Read through the material below and find each line that has the word "Ellwood"; copy it.

● **Extracted information**
※ ※ ※

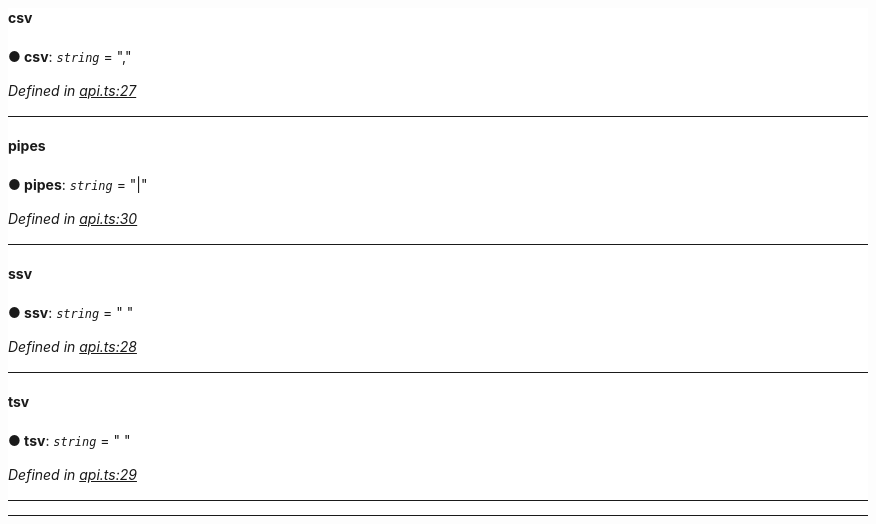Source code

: <a id="collection_formats.csv"></a>

####  csv

**● csv**: *`string`* = ","

*Defined in [api.ts:27](https://github.com/karelhala/javascript-clients/blob/master/packages/sources/api.ts#L27)*

___
<a id="collection_formats.pipes"></a>

####  pipes

**● pipes**: *`string`* = "|"

*Defined in [api.ts:30](https://github.com/karelhala/javascript-clients/blob/master/packages/sources/api.ts#L30)*

___
<a id="collection_formats.ssv"></a>

####  ssv

**● ssv**: *`string`* = " "

*Defined in [api.ts:28](https://github.com/karelhala/javascript-clients/blob/master/packages/sources/api.ts#L28)*

___
<a id="collection_formats.tsv"></a>

####  tsv

**● tsv**: *`string`* = "	"

*Defined in [api.ts:29](https://github.com/karelhala/javascript-clients/blob/master/packages/sources/api.ts#L29)*

___

___

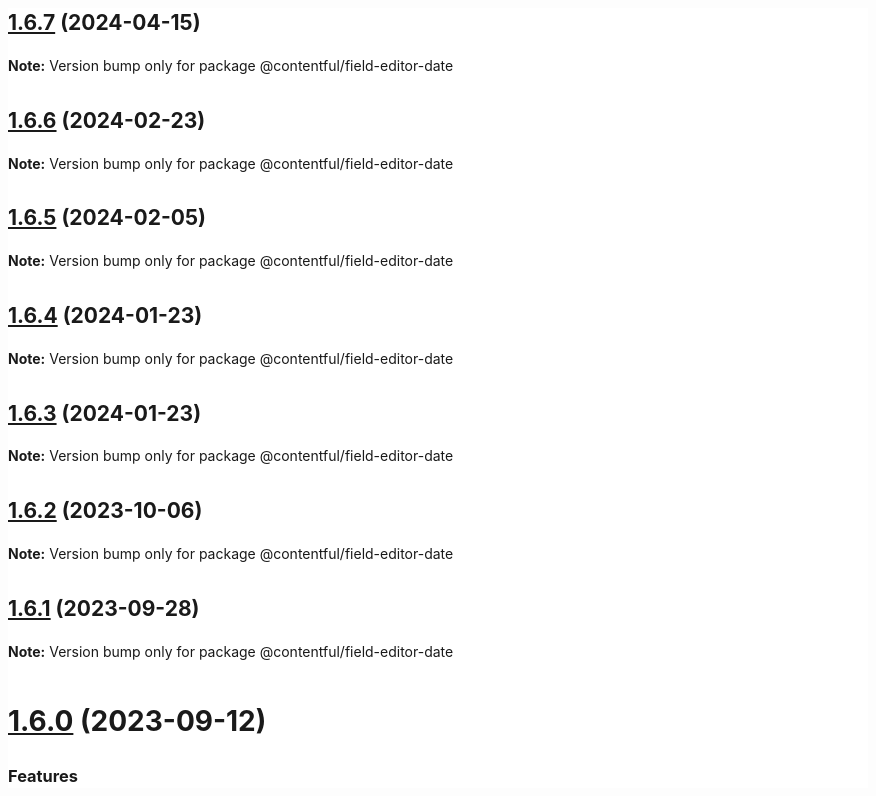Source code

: ## [1.6.7](https://github.com/contentful/field-editors/compare/@contentful/field-editor-date@1.6.6...@contentful/field-editor-date@1.6.7) (2024-04-15)

**Note:** Version bump only for package @contentful/field-editor-date

## [1.6.6](https://github.com/contentful/field-editors/compare/@contentful/field-editor-date@1.6.5...@contentful/field-editor-date@1.6.6) (2024-02-23)

**Note:** Version bump only for package @contentful/field-editor-date

## [1.6.5](https://github.com/contentful/field-editors/compare/@contentful/field-editor-date@1.6.4...@contentful/field-editor-date@1.6.5) (2024-02-05)

**Note:** Version bump only for package @contentful/field-editor-date

## [1.6.4](https://github.com/contentful/field-editors/compare/@contentful/field-editor-date@1.6.3...@contentful/field-editor-date@1.6.4) (2024-01-23)

**Note:** Version bump only for package @contentful/field-editor-date

## [1.6.3](https://github.com/contentful/field-editors/compare/@contentful/field-editor-date@1.6.2...@contentful/field-editor-date@1.6.3) (2024-01-23)

**Note:** Version bump only for package @contentful/field-editor-date

## [1.6.2](https://github.com/contentful/field-editors/compare/@contentful/field-editor-date@1.6.1...@contentful/field-editor-date@1.6.2) (2023-10-06)

**Note:** Version bump only for package @contentful/field-editor-date

## [1.6.1](https://github.com/contentful/field-editors/compare/@contentful/field-editor-date@1.6.0...@contentful/field-editor-date@1.6.1) (2023-09-28)

**Note:** Version bump only for package @contentful/field-editor-date

# [1.6.0](https://github.com/contentful/field-editors/compare/@contentful/field-editor-date@1.5.1...@contentful/field-editor-date@1.6.0) (2023-09-12)

### Features
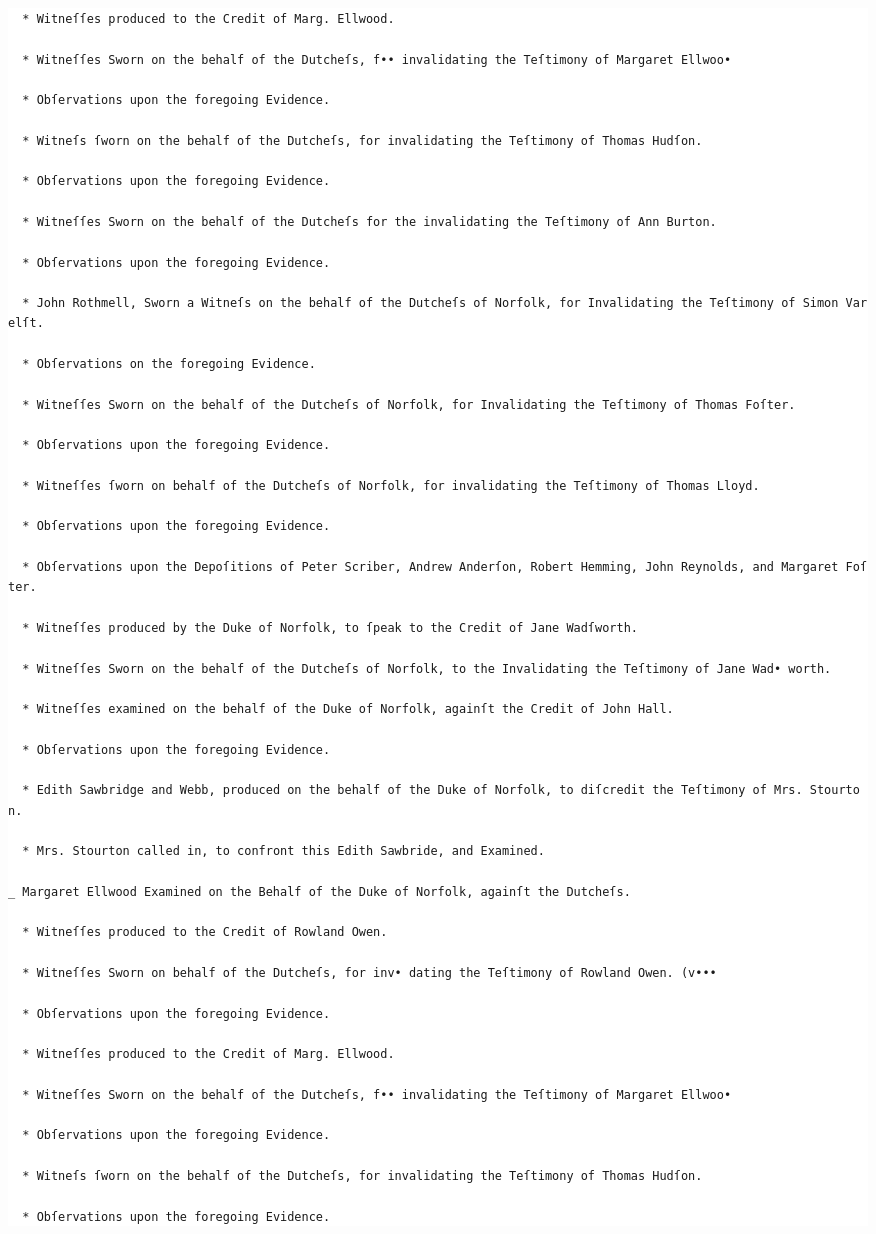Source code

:       * Witneſſes produced to the Credit of Marg. Ellwood.

      * Witneſſes Sworn on the behalf of the Dutcheſs, f•• invalidating the Teſtimony of Margaret Ellwoo•

      * Obſervations upon the foregoing Evidence.

      * Witneſs ſworn on the behalf of the Dutcheſs, for invalidating the Teſtimony of Thomas Hudſon.

      * Obſervations upon the foregoing Evidence.

      * Witneſſes Sworn on the behalf of the Dutcheſs for the invalidating the Teſtimony of Ann Burton.

      * Obſervations upon the foregoing Evidence.

      * John Rothmell, Sworn a Witneſs on the behalf of the Dutcheſs of Norfolk, for Invalidating the Teſtimony of Simon Varelſt.

      * Obſervations on the foregoing Evidence.

      * Witneſſes Sworn on the behalf of the Dutcheſs of Norfolk, for Invalidating the Teſtimony of Thomas Foſter.

      * Obſervations upon the foregoing Evidence.

      * Witneſſes ſworn on behalf of the Dutcheſs of Norfolk, for invalidating the Teſtimony of Thomas Lloyd.

      * Obſervations upon the foregoing Evidence.

      * Obſervations upon the Depoſitions of Peter Scriber, Andrew Anderſon, Robert Hemming, John Reynolds, and Margaret Foſter.

      * Witneſſes produced by the Duke of Norfolk, to ſpeak to the Credit of Jane Wadſworth.

      * Witneſſes Sworn on the behalf of the Dutcheſs of Norfolk, to the Invalidating the Teſtimony of Jane Wad• worth.

      * Witneſſes examined on the behalf of the Duke of Norfolk, againſt the Credit of John Hall.

      * Obſervations upon the foregoing Evidence.

      * Edith Sawbridge and Webb, produced on the behalf of the Duke of Norfolk, to diſcredit the Teſtimony of Mrs. Stourton.

      * Mrs. Stourton called in, to confront this Edith Sawbride, and Examined.

    _ Margaret Ellwood Examined on the Behalf of the Duke of Norfolk, againſt the Dutcheſs.

      * Witneſſes produced to the Credit of Rowland Owen.

      * Witneſſes Sworn on behalf of the Dutcheſs, for inv• dating the Teſtimony of Rowland Owen. (v•••

      * Obſervations upon the foregoing Evidence.

      * Witneſſes produced to the Credit of Marg. Ellwood.

      * Witneſſes Sworn on the behalf of the Dutcheſs, f•• invalidating the Teſtimony of Margaret Ellwoo•

      * Obſervations upon the foregoing Evidence.

      * Witneſs ſworn on the behalf of the Dutcheſs, for invalidating the Teſtimony of Thomas Hudſon.

      * Obſervations upon the foregoing Evidence.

※ ※ ※

● **Response area**
:       * Witneſſes produced to the Credit of Marg. Ellwood.
    _ Margaret Ellwood Examined on the Behalf of the Duke of Norfolk, againſt the Dutcheſs.
      * Witneſſes produced to the Credit of Marg. Ellwood.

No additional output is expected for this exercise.